═════ Dane do zadania

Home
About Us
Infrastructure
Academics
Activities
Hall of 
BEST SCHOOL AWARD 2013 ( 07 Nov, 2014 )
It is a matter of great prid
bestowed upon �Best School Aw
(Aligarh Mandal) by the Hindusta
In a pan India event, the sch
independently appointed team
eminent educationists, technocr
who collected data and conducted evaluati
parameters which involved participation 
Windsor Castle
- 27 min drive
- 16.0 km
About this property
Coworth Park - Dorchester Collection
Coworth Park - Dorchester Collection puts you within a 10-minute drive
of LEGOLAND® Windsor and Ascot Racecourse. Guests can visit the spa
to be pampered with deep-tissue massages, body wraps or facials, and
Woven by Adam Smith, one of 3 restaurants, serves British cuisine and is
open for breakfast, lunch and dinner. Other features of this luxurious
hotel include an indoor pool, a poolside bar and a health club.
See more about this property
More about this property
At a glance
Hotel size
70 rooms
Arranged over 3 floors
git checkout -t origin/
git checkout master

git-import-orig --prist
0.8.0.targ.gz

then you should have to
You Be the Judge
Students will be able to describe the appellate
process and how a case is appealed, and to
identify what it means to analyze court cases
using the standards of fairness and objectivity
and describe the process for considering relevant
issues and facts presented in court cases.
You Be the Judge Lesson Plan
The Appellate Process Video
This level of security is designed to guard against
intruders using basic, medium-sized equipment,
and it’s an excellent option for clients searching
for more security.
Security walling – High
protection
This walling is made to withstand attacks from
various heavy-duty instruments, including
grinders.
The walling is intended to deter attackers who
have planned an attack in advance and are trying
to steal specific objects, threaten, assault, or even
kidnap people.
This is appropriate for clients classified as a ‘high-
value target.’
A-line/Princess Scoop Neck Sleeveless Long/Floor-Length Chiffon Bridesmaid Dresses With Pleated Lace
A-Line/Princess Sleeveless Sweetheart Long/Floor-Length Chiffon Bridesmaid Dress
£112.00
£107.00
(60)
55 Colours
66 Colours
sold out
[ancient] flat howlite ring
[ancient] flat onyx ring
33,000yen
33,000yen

══════════
═════ Dane do zadania

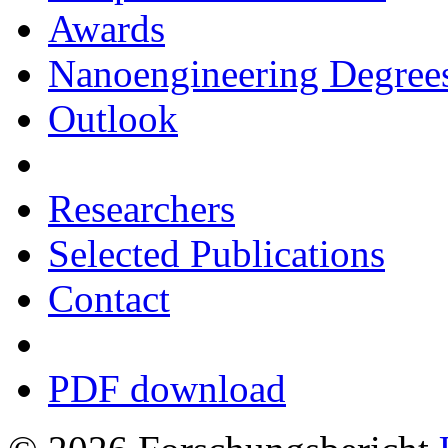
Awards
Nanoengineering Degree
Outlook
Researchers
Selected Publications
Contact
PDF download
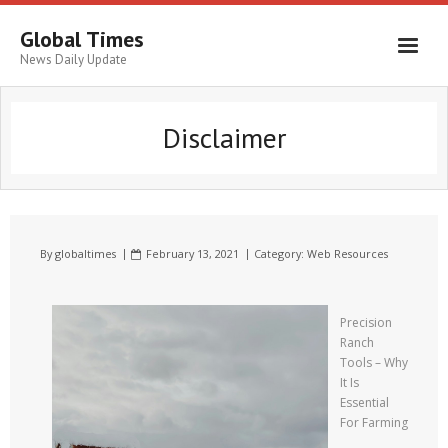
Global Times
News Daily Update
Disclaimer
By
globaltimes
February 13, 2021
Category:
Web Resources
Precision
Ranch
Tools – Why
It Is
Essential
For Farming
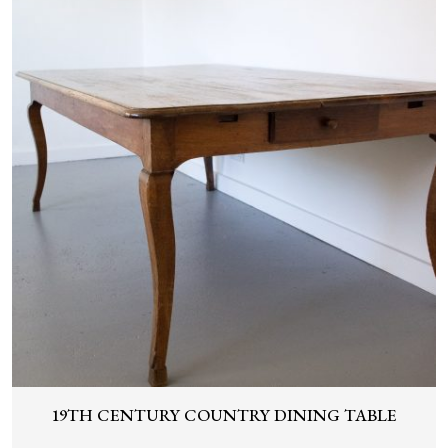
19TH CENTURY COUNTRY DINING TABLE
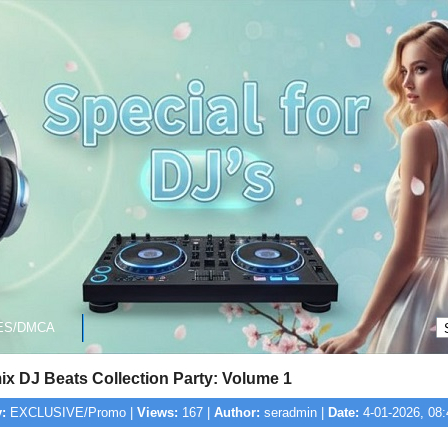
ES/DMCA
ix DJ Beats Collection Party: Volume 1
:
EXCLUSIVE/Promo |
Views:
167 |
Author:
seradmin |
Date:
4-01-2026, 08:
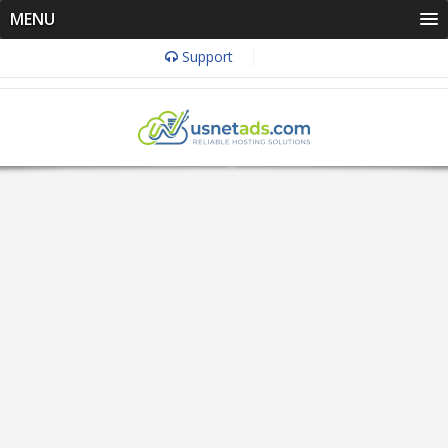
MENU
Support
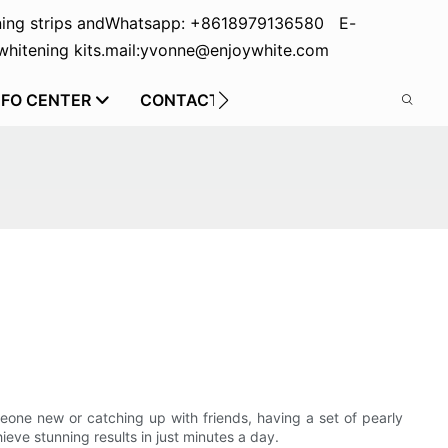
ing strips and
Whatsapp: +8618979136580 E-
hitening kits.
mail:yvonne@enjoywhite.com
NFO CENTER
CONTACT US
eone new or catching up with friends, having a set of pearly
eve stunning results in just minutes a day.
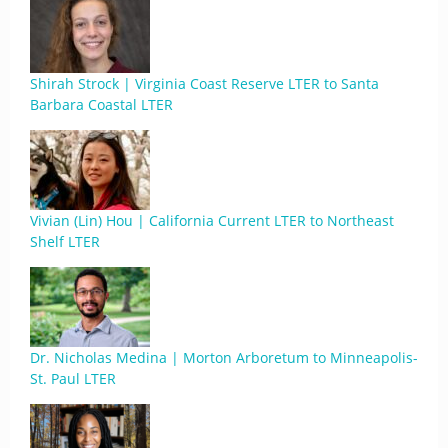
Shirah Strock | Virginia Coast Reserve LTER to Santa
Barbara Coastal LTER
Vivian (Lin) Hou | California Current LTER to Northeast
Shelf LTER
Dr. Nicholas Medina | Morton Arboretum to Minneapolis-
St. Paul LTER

══════════

# Treść zadania
Przepisz dokładnie wiersze od tego, który zawiera „Shirah Strock |”, do tego, który zawiera „St. Paul LTER”, łącznie z obydwoma.

# Odpowiedź pisemna
Shirah Strock | Virginia Coast Reserve LTER to Santa
Barbara Coastal LTER
Vivian (Lin) Hou | California Current LTER to Northeast
Shelf LTER
Dr. Nicholas Medina | Morton Arboretum to Minneapolis-
St. Paul LTER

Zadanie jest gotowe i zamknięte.